*** Block opens ***
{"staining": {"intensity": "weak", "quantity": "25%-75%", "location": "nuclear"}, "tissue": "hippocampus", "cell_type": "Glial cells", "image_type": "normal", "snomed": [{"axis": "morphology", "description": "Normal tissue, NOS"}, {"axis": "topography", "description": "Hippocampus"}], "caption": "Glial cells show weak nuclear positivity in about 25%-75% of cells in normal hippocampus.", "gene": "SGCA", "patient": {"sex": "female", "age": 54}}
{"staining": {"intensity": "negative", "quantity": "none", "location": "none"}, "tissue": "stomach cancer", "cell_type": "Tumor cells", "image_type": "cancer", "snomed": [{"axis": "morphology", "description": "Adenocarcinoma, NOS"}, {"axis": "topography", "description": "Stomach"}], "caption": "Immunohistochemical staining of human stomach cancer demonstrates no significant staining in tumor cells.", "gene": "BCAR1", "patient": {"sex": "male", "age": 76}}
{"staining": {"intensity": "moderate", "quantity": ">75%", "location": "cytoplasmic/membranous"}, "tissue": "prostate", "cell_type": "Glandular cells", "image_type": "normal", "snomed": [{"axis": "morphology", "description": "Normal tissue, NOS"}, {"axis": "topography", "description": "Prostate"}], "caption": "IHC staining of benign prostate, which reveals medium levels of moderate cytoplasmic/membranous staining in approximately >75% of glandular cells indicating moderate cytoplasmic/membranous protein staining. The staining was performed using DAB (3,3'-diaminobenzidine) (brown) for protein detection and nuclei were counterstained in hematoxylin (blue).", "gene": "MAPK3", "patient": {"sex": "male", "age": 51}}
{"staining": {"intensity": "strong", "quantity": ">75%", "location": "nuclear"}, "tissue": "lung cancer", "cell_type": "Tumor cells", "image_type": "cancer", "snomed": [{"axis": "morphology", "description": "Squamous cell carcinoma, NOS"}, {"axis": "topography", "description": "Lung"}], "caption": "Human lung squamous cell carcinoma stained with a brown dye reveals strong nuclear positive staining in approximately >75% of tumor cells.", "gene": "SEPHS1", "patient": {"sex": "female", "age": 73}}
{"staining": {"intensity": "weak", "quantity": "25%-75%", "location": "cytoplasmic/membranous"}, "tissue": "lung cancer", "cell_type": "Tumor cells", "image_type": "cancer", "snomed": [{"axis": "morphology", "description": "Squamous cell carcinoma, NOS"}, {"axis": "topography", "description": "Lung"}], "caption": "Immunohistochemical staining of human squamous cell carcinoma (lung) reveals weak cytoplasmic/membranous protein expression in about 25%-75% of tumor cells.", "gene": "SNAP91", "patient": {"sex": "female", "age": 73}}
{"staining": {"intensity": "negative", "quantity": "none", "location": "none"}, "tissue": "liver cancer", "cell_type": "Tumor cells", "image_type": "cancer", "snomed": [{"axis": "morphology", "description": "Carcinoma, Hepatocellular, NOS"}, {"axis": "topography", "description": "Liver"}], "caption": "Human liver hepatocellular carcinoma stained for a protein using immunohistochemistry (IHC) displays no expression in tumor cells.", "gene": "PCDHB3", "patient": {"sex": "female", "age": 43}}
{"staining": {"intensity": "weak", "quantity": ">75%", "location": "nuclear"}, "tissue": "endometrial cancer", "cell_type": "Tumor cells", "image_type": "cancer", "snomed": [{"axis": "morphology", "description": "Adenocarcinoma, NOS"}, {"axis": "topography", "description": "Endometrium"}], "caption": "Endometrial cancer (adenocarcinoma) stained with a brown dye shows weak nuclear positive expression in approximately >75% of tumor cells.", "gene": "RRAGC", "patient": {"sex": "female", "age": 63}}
*** Block closes ***
** Activity **
Repeat only the lines above, from the first line of the entries through the line that contains "lung squamous cell", including both ends.

** Expected answer **
{"staining": {"intensity": "weak", "quantity": "25%-75%", "location": "nuclear"}, "tissue": "hippocampus", "cell_type": "Glial cells", "image_type": "normal", "snomed": [{"axis": "morphology", "description": "Normal tissue, NOS"}, {"axis": "topography", "description": "Hippocampus"}], "caption": "Glial cells show weak nuclear positivity in about 25%-75% of cells in normal hippocampus.", "gene": "SGCA", "patient": {"sex": "female", "age": 54}}
{"staining": {"intensity": "negative", "quantity": "none", "location": "none"}, "tissue": "stomach cancer", "cell_type": "Tumor cells", "image_type": "cancer", "snomed": [{"axis": "morphology", "description": "Adenocarcinoma, NOS"}, {"axis": "topography", "description": "Stomach"}], "caption": "Immunohistochemical staining of human stomach cancer demonstrates no significant staining in tumor cells.", "gene": "BCAR1", "patient": {"sex": "male", "age": 76}}
{"staining": {"intensity": "moderate", "quantity": ">75%", "location": "cytoplasmic/membranous"}, "tissue": "prostate", "cell_type": "Glandular cells", "image_type": "normal", "snomed": [{"axis": "morphology", "description": "Normal tissue, NOS"}, {"axis": "topography", "description": "Prostate"}], "caption": "IHC staining of benign prostate, which reveals medium levels of moderate cytoplasmic/membranous staining in approximately >75% of glandular cells indicating moderate cytoplasmic/membranous protein staining. The staining was performed using DAB (3,3'-diaminobenzidine) (brown) for protein detection and nuclei were counterstained in hematoxylin (blue).", "gene": "MAPK3", "patient": {"sex": "male", "age": 51}}
{"staining": {"intensity": "strong", "quantity": ">75%", "location": "nuclear"}, "tissue": "lung cancer", "cell_type": "Tumor cells", "image_type": "cancer", "snomed": [{"axis": "morphology", "description": "Squamous cell carcinoma, NOS"}, {"axis": "topography", "description": "Lung"}], "caption": "Human lung squamous cell carcinoma stained with a brown dye reveals strong nuclear positive staining in approximately >75% of tumor cells.", "gene": "SEPHS1", "patient": {"sex": "female", "age": 73}}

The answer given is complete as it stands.